- [TO BE DONE]
Reproduce word for word the entries from the line containing "2 h 09 min is written." up to and including the line containing "Recorded time: 9 h 53 min".

- [MATERIAL FOR THE TASK]
★ ★ ★ ★ ★ ★ ★
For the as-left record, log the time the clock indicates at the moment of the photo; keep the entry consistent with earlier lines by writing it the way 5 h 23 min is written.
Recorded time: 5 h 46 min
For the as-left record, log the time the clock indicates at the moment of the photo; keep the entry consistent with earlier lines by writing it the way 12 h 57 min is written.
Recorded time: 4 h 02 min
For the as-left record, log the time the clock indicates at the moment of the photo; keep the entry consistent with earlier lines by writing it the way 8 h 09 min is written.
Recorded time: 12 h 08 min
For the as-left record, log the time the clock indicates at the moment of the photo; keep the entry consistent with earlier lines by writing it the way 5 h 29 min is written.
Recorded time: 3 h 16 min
★ ★ ★ ★ ★ ★ ★
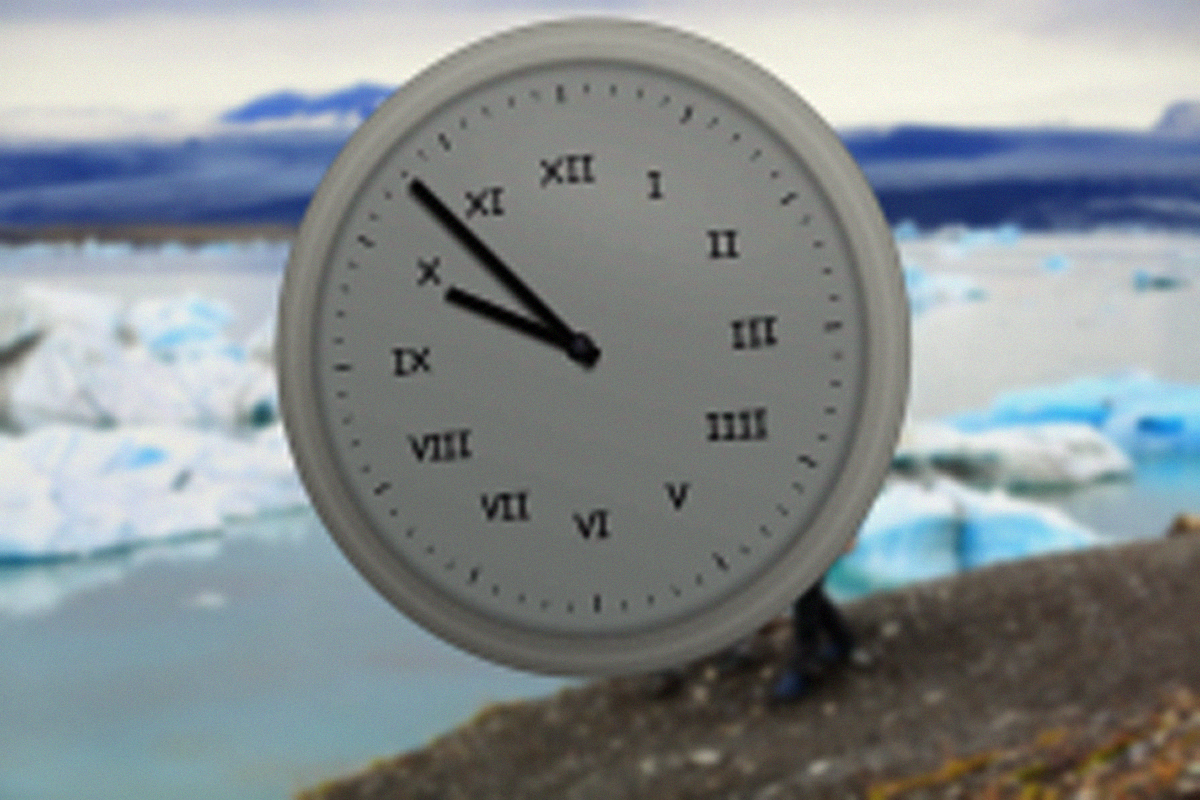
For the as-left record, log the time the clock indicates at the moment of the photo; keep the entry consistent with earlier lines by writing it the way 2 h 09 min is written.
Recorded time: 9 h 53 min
★ ★ ★ ★ ★ ★ ★
- [WORKED ANSWER]
For the as-left record, log the time the clock indicates at the moment of the photo; keep the entry consistent with earlier lines by writing it the way 2 h 09 min is written.
Recorded time: 9 h 53 min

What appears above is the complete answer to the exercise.